(Document segment)
◆ ◆ ◆ ◆ ◆ ◆ ◆
The most significant performance gain was observed in the CGS condition (green bars), where participants received both physical support and visual guidance (i.e., through the PY solution). This scenario resulted in the highest number of components completed for every participant.
The t-test examination of performance comparing three scenarios yielded a p-value of 0.00018 (<α = 0.05). In conclusion, the participants accomplished the tasks more successfully in the CS and CGS than in SS, assembling more components during the activity. On average, an increase of 18.4% from SS to CS was observed, and an increase of 15.5% from CS to CGS. Thus, the overall increase in the number of components accomplished well from SS to CGS was 33.9%

6. Discussion

6.1. Results Discussion

According to the data, MWL was significantly lower in the CS and CGS compared to the SS. In the first scenario (SS), the MWL did not change considerably after three consecutive periods (i.e., every 30 min). In the other two cases, MWL reduced with time. In the second part (30–60 min) and third part (60–90 min) of the CS and CGS, the reduction in the MWL was larger compared to the SS. These effects became more pronounced over time, with a general decrease in MWL observed from the first to the third time interval across all conditions. The CGS condition consistently yielded the lowest MWL values, particularly in the final interval (60–90 min), highlighting the effectiveness of combining HRC with additional real-time guidance in mitigating cognitive demands. Additionally, inter-individual differences were evident: some participants (e.g., Participants 4 and 5) exhibited elevated workload levels regardless of the condition, whereas others maintained lower and more stable β/α ratios. These variations may reflect differences in task engagement, stress reactivity, or cognitive strategies, and underscore the importance of accounting for user-specific factors in neuroergonomic evaluations.
◆ ◆ ◆ ◆ ◆ ◆ ◆
(Data extract)
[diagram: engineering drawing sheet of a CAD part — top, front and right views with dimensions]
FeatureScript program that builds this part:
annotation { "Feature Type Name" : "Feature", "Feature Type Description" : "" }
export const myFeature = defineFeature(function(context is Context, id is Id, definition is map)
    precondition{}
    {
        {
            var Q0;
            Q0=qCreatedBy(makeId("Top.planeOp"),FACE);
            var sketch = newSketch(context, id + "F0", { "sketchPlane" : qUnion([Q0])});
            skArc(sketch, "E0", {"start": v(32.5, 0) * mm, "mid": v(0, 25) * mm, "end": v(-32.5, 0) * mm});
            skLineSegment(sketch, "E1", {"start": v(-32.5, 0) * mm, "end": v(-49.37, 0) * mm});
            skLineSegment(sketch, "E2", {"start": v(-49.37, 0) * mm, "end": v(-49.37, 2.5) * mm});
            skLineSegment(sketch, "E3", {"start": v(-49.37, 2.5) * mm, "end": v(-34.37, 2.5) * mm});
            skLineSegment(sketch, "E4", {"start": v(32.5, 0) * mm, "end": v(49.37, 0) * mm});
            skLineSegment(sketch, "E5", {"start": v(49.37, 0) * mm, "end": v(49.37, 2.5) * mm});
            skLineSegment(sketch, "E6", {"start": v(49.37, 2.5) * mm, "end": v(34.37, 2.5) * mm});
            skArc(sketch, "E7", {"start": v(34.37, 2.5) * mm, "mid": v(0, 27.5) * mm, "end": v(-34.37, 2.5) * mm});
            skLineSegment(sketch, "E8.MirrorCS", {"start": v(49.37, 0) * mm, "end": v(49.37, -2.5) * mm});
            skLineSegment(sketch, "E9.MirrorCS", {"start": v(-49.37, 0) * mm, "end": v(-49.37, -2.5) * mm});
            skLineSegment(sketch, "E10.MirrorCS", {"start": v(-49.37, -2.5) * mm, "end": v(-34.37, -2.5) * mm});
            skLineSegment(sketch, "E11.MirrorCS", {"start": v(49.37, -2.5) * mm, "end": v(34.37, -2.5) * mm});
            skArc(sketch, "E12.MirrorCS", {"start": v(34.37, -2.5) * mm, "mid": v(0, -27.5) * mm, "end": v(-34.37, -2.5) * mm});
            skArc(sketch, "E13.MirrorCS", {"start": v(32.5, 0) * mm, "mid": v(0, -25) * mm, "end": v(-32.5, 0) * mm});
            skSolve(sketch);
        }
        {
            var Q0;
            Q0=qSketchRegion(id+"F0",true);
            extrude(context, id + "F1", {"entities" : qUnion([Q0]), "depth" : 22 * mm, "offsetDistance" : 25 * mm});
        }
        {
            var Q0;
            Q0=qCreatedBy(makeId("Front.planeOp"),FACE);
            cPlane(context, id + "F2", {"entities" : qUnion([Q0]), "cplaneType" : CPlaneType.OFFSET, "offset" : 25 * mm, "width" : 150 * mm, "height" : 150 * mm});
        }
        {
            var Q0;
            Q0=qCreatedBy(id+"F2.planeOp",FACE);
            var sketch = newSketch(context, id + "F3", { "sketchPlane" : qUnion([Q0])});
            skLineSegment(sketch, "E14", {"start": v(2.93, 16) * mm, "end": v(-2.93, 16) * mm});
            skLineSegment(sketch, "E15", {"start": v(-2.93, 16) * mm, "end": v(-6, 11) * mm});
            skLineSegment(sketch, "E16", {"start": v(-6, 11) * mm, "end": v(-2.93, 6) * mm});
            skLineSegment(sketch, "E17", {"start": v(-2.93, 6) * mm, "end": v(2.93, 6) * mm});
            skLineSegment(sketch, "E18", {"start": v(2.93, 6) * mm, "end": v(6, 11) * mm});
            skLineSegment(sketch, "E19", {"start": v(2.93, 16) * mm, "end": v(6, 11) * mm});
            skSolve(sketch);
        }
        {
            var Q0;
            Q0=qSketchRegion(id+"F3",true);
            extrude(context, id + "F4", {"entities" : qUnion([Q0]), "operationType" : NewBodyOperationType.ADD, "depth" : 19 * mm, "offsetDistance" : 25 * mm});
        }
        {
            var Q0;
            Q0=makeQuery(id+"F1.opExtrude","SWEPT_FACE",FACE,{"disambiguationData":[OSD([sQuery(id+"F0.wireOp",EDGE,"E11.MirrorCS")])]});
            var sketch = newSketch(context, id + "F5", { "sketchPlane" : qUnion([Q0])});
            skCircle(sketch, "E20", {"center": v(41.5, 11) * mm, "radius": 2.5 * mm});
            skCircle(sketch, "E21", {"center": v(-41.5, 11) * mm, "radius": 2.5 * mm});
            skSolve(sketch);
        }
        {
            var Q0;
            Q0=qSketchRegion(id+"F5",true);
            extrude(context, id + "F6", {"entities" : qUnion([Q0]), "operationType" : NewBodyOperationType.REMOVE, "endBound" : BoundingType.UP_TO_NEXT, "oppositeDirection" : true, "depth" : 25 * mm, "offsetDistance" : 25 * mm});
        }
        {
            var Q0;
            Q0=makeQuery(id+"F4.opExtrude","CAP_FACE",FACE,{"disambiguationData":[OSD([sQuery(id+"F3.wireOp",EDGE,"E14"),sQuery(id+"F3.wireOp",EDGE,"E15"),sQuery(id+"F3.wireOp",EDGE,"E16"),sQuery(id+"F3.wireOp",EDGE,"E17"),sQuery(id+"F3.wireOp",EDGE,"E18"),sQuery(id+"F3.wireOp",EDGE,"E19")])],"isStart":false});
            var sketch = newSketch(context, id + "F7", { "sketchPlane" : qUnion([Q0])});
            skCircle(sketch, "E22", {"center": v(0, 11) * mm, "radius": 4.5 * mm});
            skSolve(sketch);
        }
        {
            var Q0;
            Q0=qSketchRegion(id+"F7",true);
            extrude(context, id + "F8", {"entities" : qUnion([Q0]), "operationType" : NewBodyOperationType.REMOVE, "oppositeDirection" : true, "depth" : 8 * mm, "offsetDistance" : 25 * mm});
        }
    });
◆ ◆ ◆ ◆ ◆ ◆ ◆
(Try it) Reproduce the study text from "The most significant" to "for every participant.", switching "visual guidance" to "on-screen guidance".

(Expected answer)
The most significant performance gain was observed in the CGS condition (green bars), where participants received both physical support and on-screen guidance (i.e., through the PY solution). This scenario resulted in the highest number of components completed for every participant.